The problem there is that a consecutive boot system needs to probe for
hardware and give that hardware time to show up, blocking the boot
process in the meantime. If you have lots of hardware you need to
probe for (as e.g. Devuan would need to out-of-the-box), then those
wait-times can sum up really fast. And some hardware can take a very
long time to register, so you need to be generous with those
time-outs. On the other hand anybody without the hardware will stuck
for the entire timeout, so you need to keep them as short as possible.

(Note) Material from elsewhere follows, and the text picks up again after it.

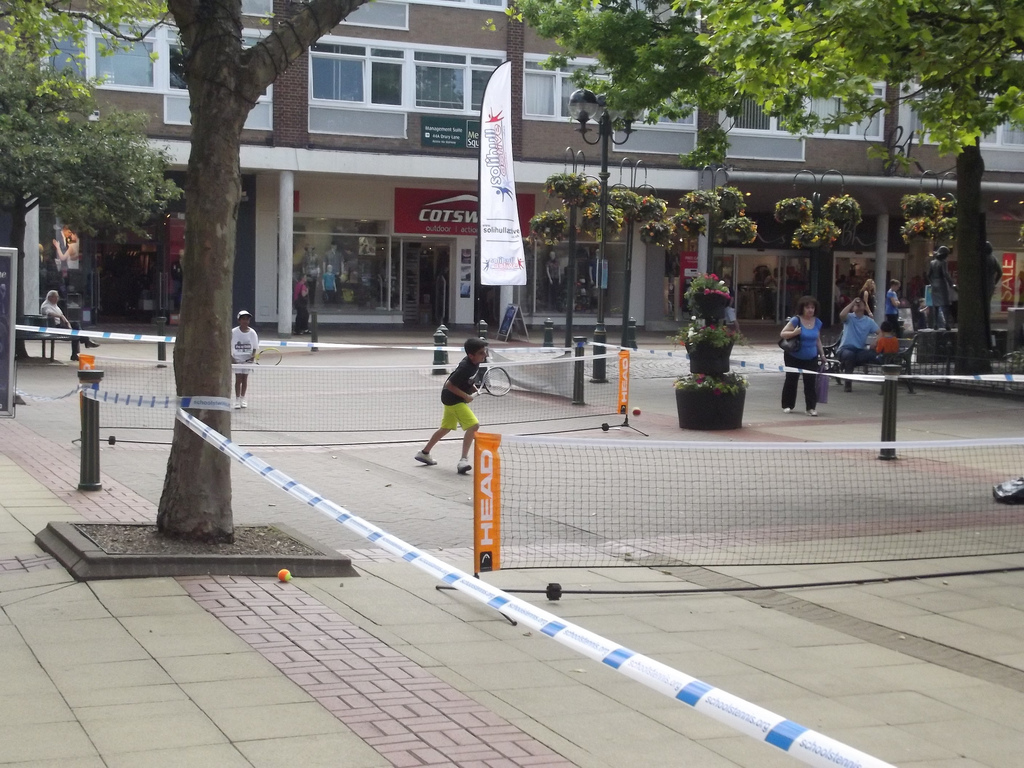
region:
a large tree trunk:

A parallel boot system can just start all hardware probes at the same
time, be very generic with the timeouts and just continue as soon as
the necessary hardware showed up.
It is also impossible to *generically* support all possible of
combinations of real hardware, devicemapper, LVM, software raid, fsck
and cryptsetup in a consecutive boot setup. Debian had long-standing
bugs to that regard.
Note that you can of course configure anything with any system
manually, but any Linux distribution should strive to support as wide
a range of setups as possible out-of-the-box. Well, arch and gentoo
obviously do not need to, but they already fill their niches quite
nicely:-)
> And most of all, if you or your distro is careless with order on a
> completely consecutive boot, it could make all the difference in the
> world. I've had 5 minute boots, of which 3 minutes was, IIRC, NFS
> timing out instead of running instantly, because of no reverse DNS.

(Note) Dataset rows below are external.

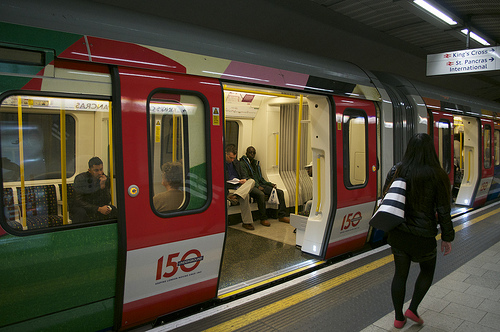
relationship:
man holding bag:
[239, 146, 291, 224] [269, 187, 280, 205]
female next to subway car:
[369, 133, 456, 329] [0, 0, 500, 332]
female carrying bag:
[369, 133, 456, 329] [374, 165, 407, 241]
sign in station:
[425, 46, 500, 77] [359, 14, 484, 329]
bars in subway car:
[294, 94, 303, 215] [4, 16, 404, 330]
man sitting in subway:
[239, 146, 291, 227] [1, 0, 496, 328]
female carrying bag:
[369, 133, 456, 329] [367, 163, 408, 229]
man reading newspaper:
[227, 151, 255, 229] [228, 175, 239, 185]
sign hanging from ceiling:
[420, 43, 497, 79] [108, 1, 498, 90]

> Even today, if you put wicd-cli in your bootup, it takes 20 seconds or
> so to do the wifi negotiations. But note that all wifi-equipped systemd
> systems I've seen simply delay wifi-negotiation out of init and into X
> startup.
If your distro screws up, then you are screwed (until you fix it;-).
That is pretty much true independent of the topic.
I seriously doubt that systemd was pushing wifi-negotiation into X
startup though. With any non-concurrent system X may be up and waiting
for your login long before init is done with the initial setup of your
system. So it may appear like wifi negotiation happens only after X
login.
Or you might have been ended up using network-manager, which has a
tendency to only start the network after somebody logged in:-/
> Looking at the use cases in the preceding two paragraphs, I'd say that
> in all other cases I can think of, the 4 second plus modern-man
> feelgood benefit you get from concurrent startup during init doesn't
> begin to pay for the increased complexity and decreased determinacy of
> concurrent service startup.
The killer argument for parallel startup with dependency handling is
robustness, not speed.
Maybe it is my tendency to mess around with cryptsetup and co. that
gets me into trouble, but I did have unbootable systems with sysv-init
due to "unexpected setup" problems. Nothing I could not fix, but still
an annoyance that I would be happy to get rid of.
This is a statement about the concept of parallel init systems with
dependencies, not about any specific implementation.
> By the way, one excellent thing about the Epoch init system is that,
> because it's completely consecutive, you can get a close look at which
> services are taking too long to start, troubleshoot them to find the
> bottleneck, and fix them, so that they'll start efficiently in your
> concurrent init. The quicker everything starts in a concurrent init, the
> less chance for race conditions.
Yes and no.
What happens if your filesystem has a slow day (e.g. due to some f*ing
RAID controller deciding that it needs to do some extra sanity
checks)? That will lead to the consecutive boot system panicking since
its root device is not there (after some timeout), which in turn will
lead to some poor admin having to investigate and nudge the server to
try once more.
The whole consecutive boot thing hinges on timeouts and that is
neither generic nor robust. I admit that it is simple. And I also
think that epoch can make a great init system for a specific system,
but there are better choices for a distribution as a whole.